Can you run the sigmoid version through VTune to see if the sigmoid/exp approximation is the new hotspot? Or maybe it is just due to the number of times it's called, and not because its super-expensive?
Another possibility is that we were auto-vectorizing for erf/exp, but now no longer for the sigmoid approximation?
From vTune, the sigmoid is not the hotspot any more. The top hotspot is now the multipole-multipole kernel, as expected from the literature.
The pair interaction fully vectorises automatically but might still benefit from some work to reduce double->float conversions. The self interaction does not auto-vectorise yet as it is written to exploit symmetry, which I now think is not a good idea.

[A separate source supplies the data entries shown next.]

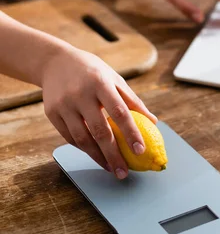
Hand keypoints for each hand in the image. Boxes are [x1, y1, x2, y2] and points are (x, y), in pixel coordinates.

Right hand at [42, 45, 155, 179]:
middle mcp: (81, 94)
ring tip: (111, 168)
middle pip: (100, 130)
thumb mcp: (113, 78)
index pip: (119, 112)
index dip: (131, 133)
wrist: (55, 62)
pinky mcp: (51, 113)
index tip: (140, 150)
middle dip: (113, 155)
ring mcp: (64, 104)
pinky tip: (95, 155)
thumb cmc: (92, 71)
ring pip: (82, 138)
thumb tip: (153, 122)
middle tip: (124, 172)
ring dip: (97, 157)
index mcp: (100, 83)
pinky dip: (83, 148)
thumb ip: (132, 100)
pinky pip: (69, 137)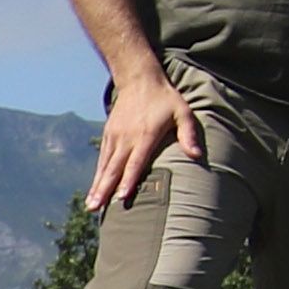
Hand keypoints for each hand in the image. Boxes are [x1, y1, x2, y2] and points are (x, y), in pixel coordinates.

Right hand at [87, 70, 198, 208]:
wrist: (139, 79)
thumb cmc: (165, 99)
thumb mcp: (182, 112)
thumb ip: (188, 134)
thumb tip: (198, 156)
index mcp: (145, 135)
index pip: (135, 162)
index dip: (128, 180)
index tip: (121, 197)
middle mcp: (127, 137)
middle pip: (114, 168)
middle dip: (104, 190)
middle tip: (95, 209)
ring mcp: (115, 136)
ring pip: (105, 166)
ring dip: (97, 186)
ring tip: (90, 206)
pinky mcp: (108, 134)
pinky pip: (102, 159)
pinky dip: (97, 175)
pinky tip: (94, 189)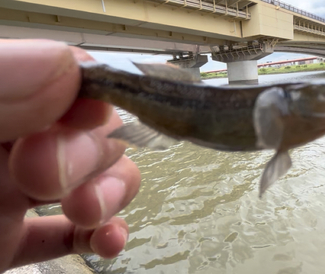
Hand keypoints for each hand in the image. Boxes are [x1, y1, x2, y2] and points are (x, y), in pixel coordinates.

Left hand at [0, 40, 139, 271]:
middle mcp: (10, 142)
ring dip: (110, 193)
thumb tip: (69, 68)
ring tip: (90, 213)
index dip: (93, 93)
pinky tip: (105, 241)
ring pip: (95, 177)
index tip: (88, 118)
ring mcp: (12, 192)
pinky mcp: (11, 241)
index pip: (64, 75)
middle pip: (90, 129)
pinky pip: (69, 231)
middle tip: (47, 178)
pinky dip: (98, 235)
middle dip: (87, 153)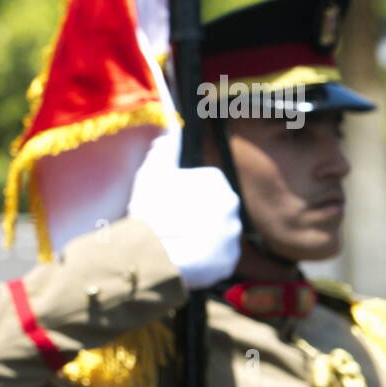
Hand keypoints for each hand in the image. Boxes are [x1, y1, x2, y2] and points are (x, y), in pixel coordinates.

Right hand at [127, 129, 241, 287]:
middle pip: (209, 209)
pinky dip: (202, 260)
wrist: (153, 255)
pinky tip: (182, 258)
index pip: (201, 184)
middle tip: (167, 225)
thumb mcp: (152, 173)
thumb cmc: (151, 210)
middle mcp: (233, 209)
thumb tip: (170, 122)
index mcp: (217, 184)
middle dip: (192, 215)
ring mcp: (233, 239)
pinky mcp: (228, 264)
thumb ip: (165, 147)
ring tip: (173, 244)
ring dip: (198, 237)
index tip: (165, 203)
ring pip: (213, 234)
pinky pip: (215, 259)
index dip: (180, 193)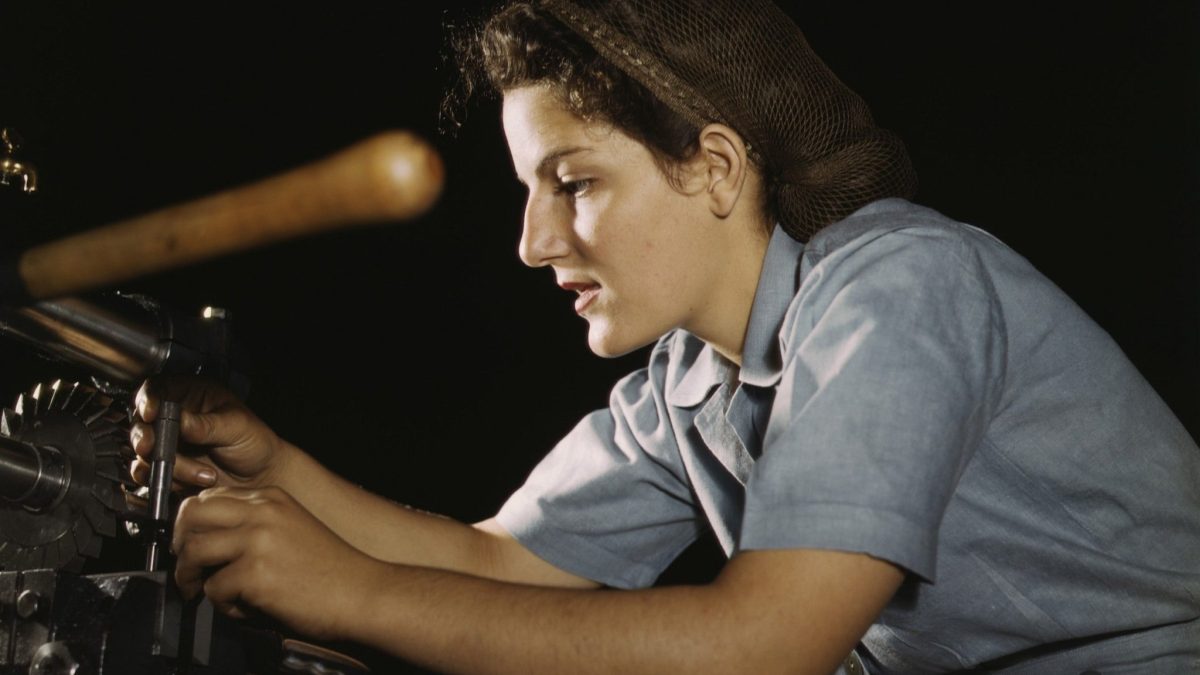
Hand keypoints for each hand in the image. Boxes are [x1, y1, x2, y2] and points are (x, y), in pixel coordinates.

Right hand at [129, 376, 288, 490]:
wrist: (262, 477)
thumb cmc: (255, 443)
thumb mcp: (236, 426)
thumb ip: (207, 424)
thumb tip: (181, 419)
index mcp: (192, 395)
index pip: (158, 389)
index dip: (148, 399)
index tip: (151, 413)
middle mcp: (176, 418)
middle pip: (142, 422)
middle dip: (146, 437)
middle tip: (153, 447)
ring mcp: (170, 444)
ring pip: (145, 453)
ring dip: (170, 466)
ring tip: (204, 474)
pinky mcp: (168, 469)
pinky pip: (150, 475)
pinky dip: (169, 480)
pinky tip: (196, 480)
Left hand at [172, 486, 382, 639]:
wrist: (362, 593)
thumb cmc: (330, 570)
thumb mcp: (292, 529)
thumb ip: (255, 525)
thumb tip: (210, 538)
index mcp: (271, 498)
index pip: (208, 497)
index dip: (191, 523)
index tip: (190, 544)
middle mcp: (262, 513)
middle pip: (191, 515)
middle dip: (179, 545)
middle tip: (186, 568)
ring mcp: (258, 541)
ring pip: (193, 551)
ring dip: (191, 578)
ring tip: (203, 592)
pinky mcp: (255, 574)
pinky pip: (213, 589)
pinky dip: (222, 605)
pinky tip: (245, 608)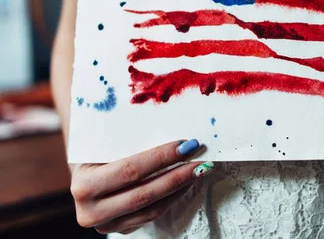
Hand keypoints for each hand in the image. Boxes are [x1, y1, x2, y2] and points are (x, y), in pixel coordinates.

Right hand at [70, 139, 213, 234]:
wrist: (84, 173)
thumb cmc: (98, 150)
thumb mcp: (104, 143)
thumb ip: (130, 140)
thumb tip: (176, 131)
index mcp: (84, 184)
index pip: (130, 170)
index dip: (161, 157)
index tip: (186, 144)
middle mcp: (90, 211)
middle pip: (144, 194)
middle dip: (178, 175)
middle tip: (203, 160)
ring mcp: (105, 225)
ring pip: (152, 208)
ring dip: (181, 188)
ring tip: (200, 170)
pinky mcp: (120, 230)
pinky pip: (152, 215)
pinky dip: (173, 198)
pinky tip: (186, 183)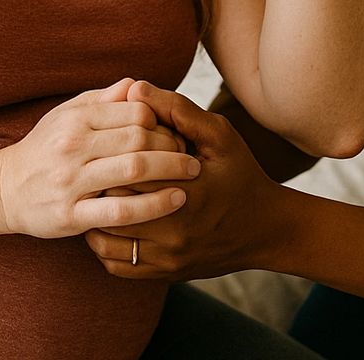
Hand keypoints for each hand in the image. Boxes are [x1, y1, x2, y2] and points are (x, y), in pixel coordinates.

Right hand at [0, 78, 199, 238]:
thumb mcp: (66, 114)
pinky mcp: (70, 215)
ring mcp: (71, 182)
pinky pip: (120, 211)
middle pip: (138, 139)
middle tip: (193, 154)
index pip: (134, 111)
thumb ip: (103, 99)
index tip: (178, 132)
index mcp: (76, 119)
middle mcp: (72, 146)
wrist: (1, 189)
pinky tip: (175, 200)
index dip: (163, 120)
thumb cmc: (43, 149)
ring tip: (194, 173)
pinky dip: (153, 205)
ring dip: (171, 170)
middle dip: (173, 145)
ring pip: (133, 171)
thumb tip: (138, 85)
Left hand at [84, 81, 282, 279]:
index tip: (111, 144)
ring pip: (106, 238)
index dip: (112, 155)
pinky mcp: (164, 274)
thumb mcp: (218, 135)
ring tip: (98, 193)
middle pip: (110, 205)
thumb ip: (177, 110)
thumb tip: (135, 89)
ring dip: (97, 215)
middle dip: (100, 184)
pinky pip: (115, 264)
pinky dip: (103, 244)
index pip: (126, 172)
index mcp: (186, 192)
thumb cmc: (240, 174)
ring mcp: (168, 258)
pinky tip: (109, 222)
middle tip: (97, 167)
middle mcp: (174, 232)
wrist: (266, 229)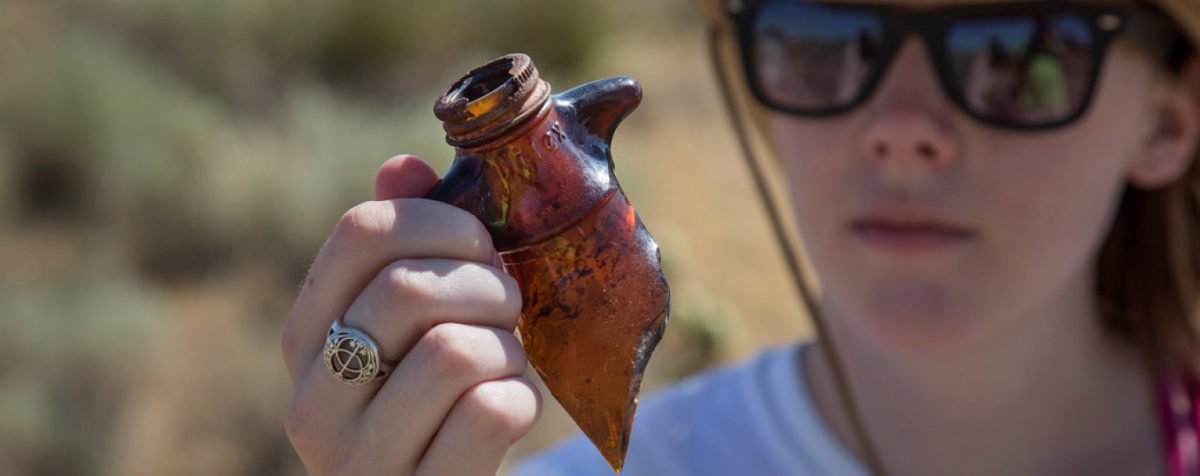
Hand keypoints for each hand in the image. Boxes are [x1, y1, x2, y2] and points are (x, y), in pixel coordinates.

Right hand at [282, 155, 540, 475]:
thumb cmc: (434, 404)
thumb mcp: (412, 327)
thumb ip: (405, 249)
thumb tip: (403, 166)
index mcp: (306, 338)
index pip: (361, 232)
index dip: (442, 221)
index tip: (479, 245)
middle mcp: (312, 400)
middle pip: (410, 289)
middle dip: (487, 287)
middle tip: (507, 309)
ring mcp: (358, 459)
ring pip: (455, 352)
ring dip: (507, 350)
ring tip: (505, 366)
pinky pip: (490, 412)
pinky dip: (522, 402)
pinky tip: (510, 413)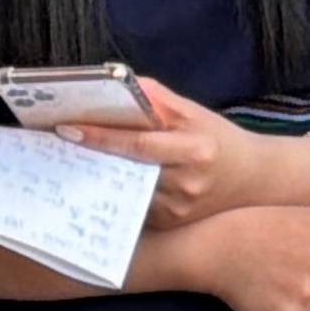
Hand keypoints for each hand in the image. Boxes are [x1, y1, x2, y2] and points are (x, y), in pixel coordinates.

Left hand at [62, 77, 291, 227]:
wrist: (254, 180)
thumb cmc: (220, 139)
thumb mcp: (195, 113)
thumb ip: (158, 101)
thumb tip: (120, 86)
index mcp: (194, 150)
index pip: (137, 144)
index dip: (99, 137)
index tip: (67, 129)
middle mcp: (187, 184)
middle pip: (125, 170)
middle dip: (90, 156)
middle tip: (56, 145)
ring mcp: (178, 210)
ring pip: (125, 190)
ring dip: (97, 175)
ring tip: (70, 159)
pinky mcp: (171, 224)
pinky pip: (134, 206)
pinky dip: (116, 191)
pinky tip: (98, 179)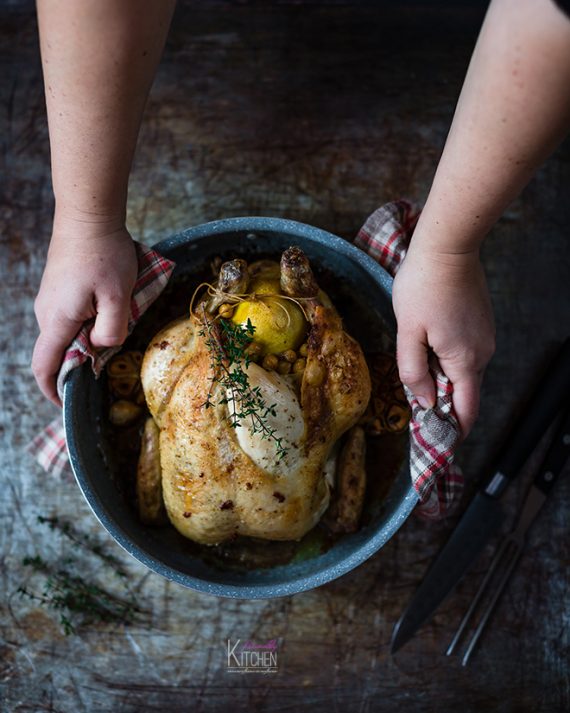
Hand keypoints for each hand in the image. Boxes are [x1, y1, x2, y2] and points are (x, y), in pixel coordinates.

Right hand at [32, 217, 137, 405]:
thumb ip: (112, 330)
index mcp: (58, 320)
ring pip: (67, 333)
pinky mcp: (58, 290)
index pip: (45, 366)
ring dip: (88, 341)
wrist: (89, 215)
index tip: (67, 405)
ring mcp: (50, 300)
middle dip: (81, 364)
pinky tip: (109, 313)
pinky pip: (70, 318)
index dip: (54, 390)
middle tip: (110, 366)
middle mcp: (46, 313)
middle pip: (58, 352)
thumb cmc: (105, 254)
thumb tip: (103, 347)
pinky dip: (87, 325)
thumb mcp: (118, 296)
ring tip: (115, 331)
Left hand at [391, 244, 495, 438]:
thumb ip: (413, 370)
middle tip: (416, 413)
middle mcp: (483, 353)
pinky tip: (429, 351)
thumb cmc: (422, 287)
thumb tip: (422, 401)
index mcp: (465, 360)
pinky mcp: (481, 324)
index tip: (438, 443)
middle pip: (466, 393)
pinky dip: (450, 363)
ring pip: (465, 373)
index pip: (467, 410)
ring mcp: (485, 337)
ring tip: (418, 379)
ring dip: (444, 382)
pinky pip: (467, 354)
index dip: (454, 430)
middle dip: (444, 407)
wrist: (447, 247)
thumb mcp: (408, 331)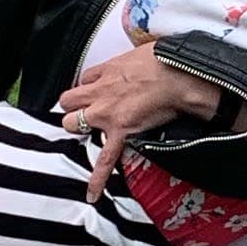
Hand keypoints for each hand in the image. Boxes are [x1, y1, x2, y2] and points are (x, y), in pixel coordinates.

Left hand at [54, 43, 217, 199]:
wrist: (178, 77)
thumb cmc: (165, 61)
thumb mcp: (138, 52)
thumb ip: (129, 61)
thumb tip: (137, 63)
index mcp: (105, 71)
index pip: (84, 78)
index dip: (90, 86)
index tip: (98, 90)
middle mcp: (99, 92)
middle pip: (68, 100)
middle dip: (74, 106)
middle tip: (87, 111)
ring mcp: (106, 114)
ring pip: (70, 123)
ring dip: (77, 127)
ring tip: (90, 132)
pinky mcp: (120, 132)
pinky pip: (104, 159)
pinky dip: (97, 178)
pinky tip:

I managed to cut down some bits of the recursion yesterday night and here is the new result: http://icc.dur.ac.uk/~jlvc76/SWIFT/Gravity_886706a/ For instance step 32 is now >20% faster (3220ms vs 2560ms). Small steps also benefited from this.
I still have a rather long list of potential improvements to go through:
- Only drift the required gparts (Similar to what we did for the parts).
- Make the multipole-multipole function symmetric,
- Check whether single precision is good enough for the multipole calculations,
- Compute all the required derivatives in one go to avoid duplicated intermediate terms,
- Write a particle-multipole function for the few cases where it can be used instead of particle-particle.
On top of all that the performance seems to be very dependant on some of the numerical parameters such as the minimal cell size and the opening angle. I don't want to play with these now but at a later stage we could tune these for a fixed accuracy criterion.
OK, cool, those results look much better now :)
What fraction is still used by the sigmoid? Is it still worth it to replace it with a single rational polynomial?
I can have a look at the pair and multipole interaction functions to see if there is anything there that can be done differently, but it's really just a lot of math, so I'm not too hopeful that there's any low-hanging fruit.
Any idea why the
drift_gpart
tasks happen so late in the timestep?What fraction is still used by the sigmoid? Is it still worth it to replace it with a single rational polynomial?
I don't know yet but probably not worth the effort unless it becomes the top hotspot again.
I can have a look at the pair and multipole interaction functions to see if there is anything there that can be done differently, but it's really just a lot of math, so I'm not too hopeful that there's any low-hanging fruit.
Quite a bit of it is done in double precision at the moment. Also, I don't know how much the compiler is able to group common sub-expressions. Investigating this is my next task.
Any idea why the drift_gpart tasks happen so late in the timestep?
It is likely related to the fact that gravity tasks happen only at the end. I still need to link the pair tasks and their gravity drift. At the moment, the pairs call the drift directly as in the old hydro code. This associated with a better cost estimate might help push them forward.